## What you have to do:
Return each line of the listing that contains the string "your", matching case exactly.

(Extracted page text data)
◆ ◆ ◆ ◆ ◆ ◆ ◆

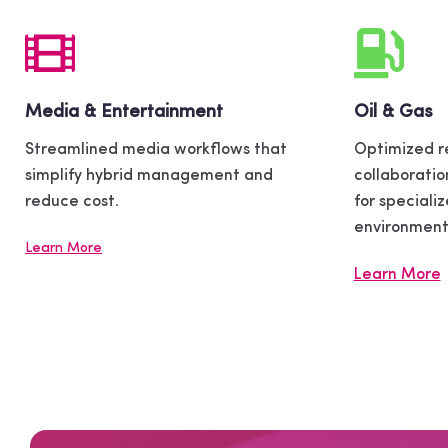
Media & Entertainment
Oil & Gas
Streamlined media workflows that
Optimized r
simplify hybrid management and
collaboratio
reduce cost.
for speciali
environment
Learn More
Learn More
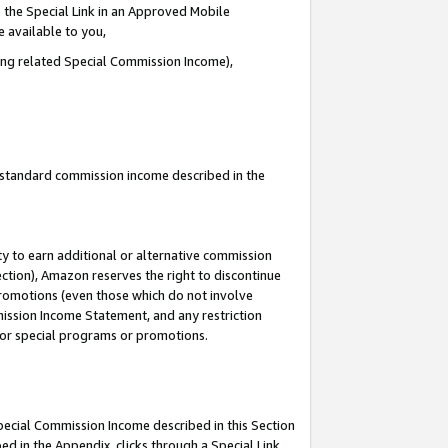
 the Special Link in an Approved Mobile
e available to you,
ding related Special Commission Income),
u standard commission income described in the
y to earn additional or alternative commission
ection), Amazon reserves the right to discontinue
promotions (even those which do not involve
mmission Income Statement, and any restriction
 for special programs or promotions.
Special Commission Income described in this Section
ed in the Appendix, clicks through a Special Link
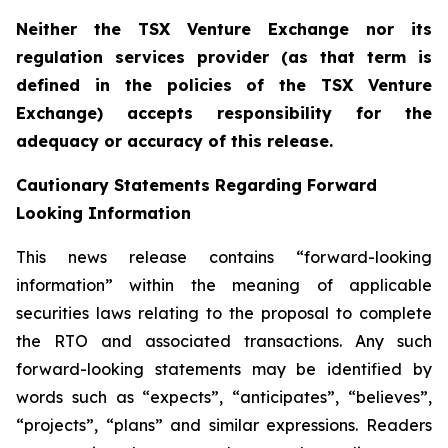
Neither the TSX Venture Exchange nor its
regulation services provider (as that term is
defined in the policies of the TSX Venture
Exchange) accepts responsibility for the
adequacy or accuracy of this release.
Cautionary Statements Regarding Forward
Looking Information
This news release contains “forward-looking
information” within the meaning of applicable
securities laws relating to the proposal to complete
the RTO and associated transactions. Any such
forward-looking statements may be identified by
words such as “expects”, “anticipates”, “believes”,
“projects”, “plans” and similar expressions. Readers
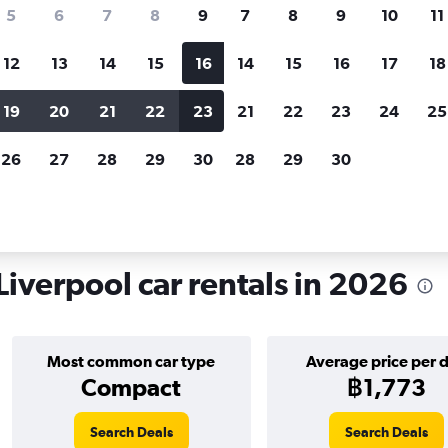
search for rental cars through Cheapfligh
5
6
7
8
9
7
8
9
10
11
12
13
14
15
16
14
15
16
17
18
Customized results
fied
when
Filter by rental agency, car type, price range and
S
19
20
21
22
23
21
22
23
24
25
more.
c
26
27
28
29
30
28
29
30
ol
Car hire in Cavern Quarter, Liverpool
Liverpool car rentals in 2026
Most common car type
Average price per 
Compact
฿1,773
Search Deals
Search Deals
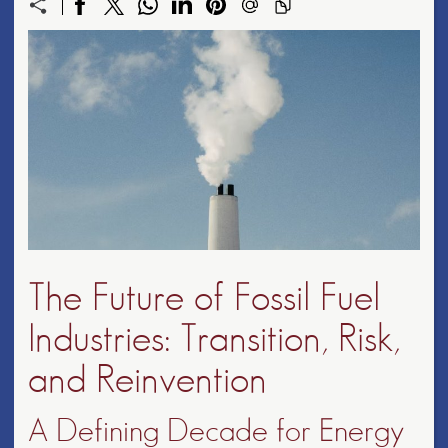
The Future of Fossil Fuel
Industries: Transition, Risk,
and Reinvention
A Defining Decade for Energy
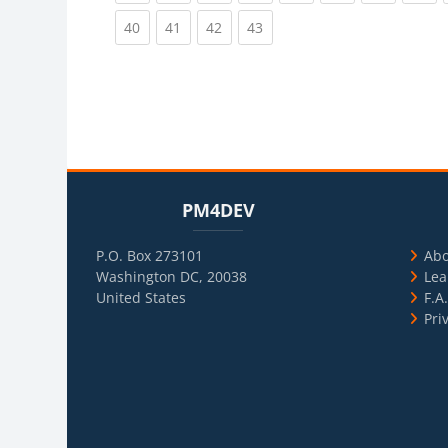
(current)
(current)
(current)
(current)
40
41
42
43
Blocks
Skip PM4DEV
Blo
Skip Usef
PM4DEV
P.O. Box 273101
Ab
Washington DC, 20038
Lea
United States
F.A
Pri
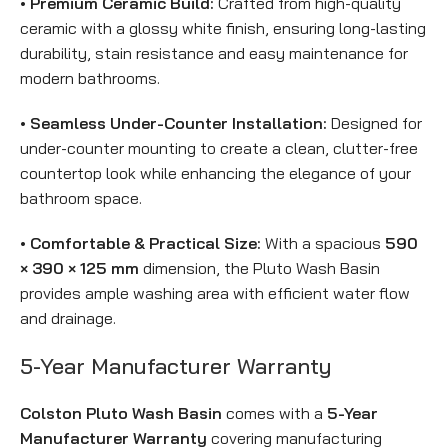
• Premium Ceramic Build:
Crafted from high-quality
ceramic with a glossy white finish, ensuring long-lasting
durability, stain resistance and easy maintenance for
modern bathrooms.
• Seamless Under-Counter Installation:
Designed for
under-counter mounting to create a clean, clutter-free
countertop look while enhancing the elegance of your
bathroom space.
• Comfortable & Practical Size:
With a spacious
590
× 390 × 125 mm
dimension, the Pluto Wash Basin
provides ample washing area with efficient water flow
and drainage.
5-Year Manufacturer Warranty
Colston Pluto Wash Basin
comes with a
5-Year
Manufacturer Warranty
covering manufacturing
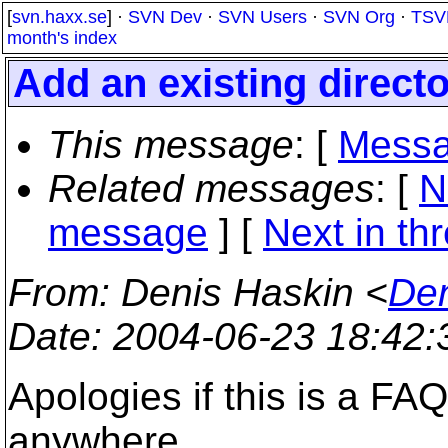
[
svn.haxx.se
] ·
SVN Dev
·
SVN Users
·
SVN Org
·
TSV
month's index
Add an existing direct
This message
: [
Messa
Related messages
:
[
N
message
]
[
Next in th
From
: Denis Haskin <
Den
Date
: 2004-06-23 18:42
Apologies if this is a FAQ
anywhere.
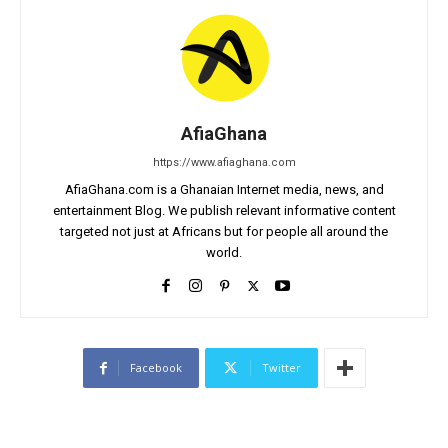
AfiaGhana
https://www.afiaghana.com
AfiaGhana.com is a Ghanaian Internet media, news, and
entertainment Blog. We publish relevant informative content
targeted not just at Africans but for people all around the
world.
Facebook
Twitter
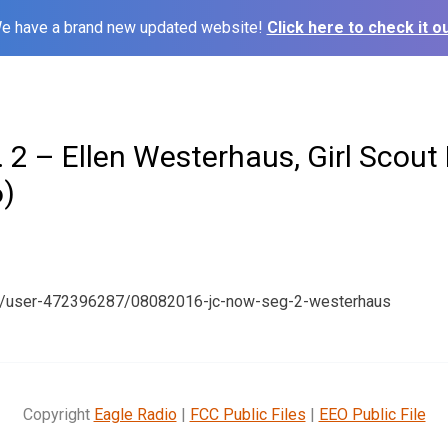
e have a brand new updated website!
Click here to check it ou
 2 – Ellen Westerhaus, Girl Scout
)
om/user-472396287/08082016-jc-now-seg-2-westerhaus
Copyright
Eagle Radio
|
FCC Public Files
|
EEO Public File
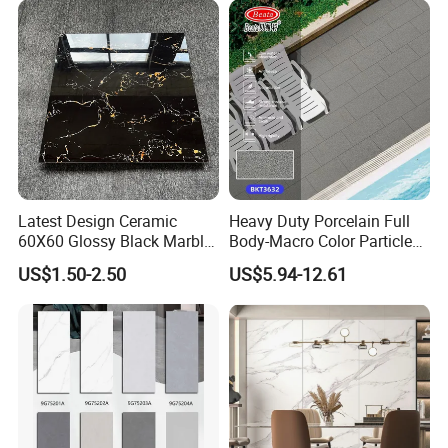
Latest Design Ceramic
Heavy Duty Porcelain Full
60X60 Glossy Black Marble
Body-Macro Color Particles
Floor Teil Black and Gold
Stone Garage Paving
US$1.50-2.50
US$5.94-12.61
Tiles
Stones Tiles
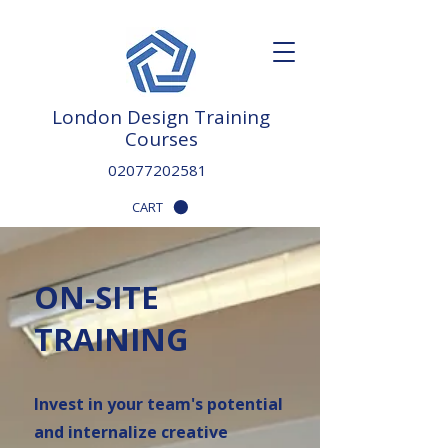
London Design Training
Courses
02077202581
CART
ON-SITE
TRAINING
Invest in your team's potential
and internalize creative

◆ ◆ ◆ ◆ ◆ ◆ ◆

## Finished exercise:
countertop look while enhancing the elegance of your
Invest in your team's potential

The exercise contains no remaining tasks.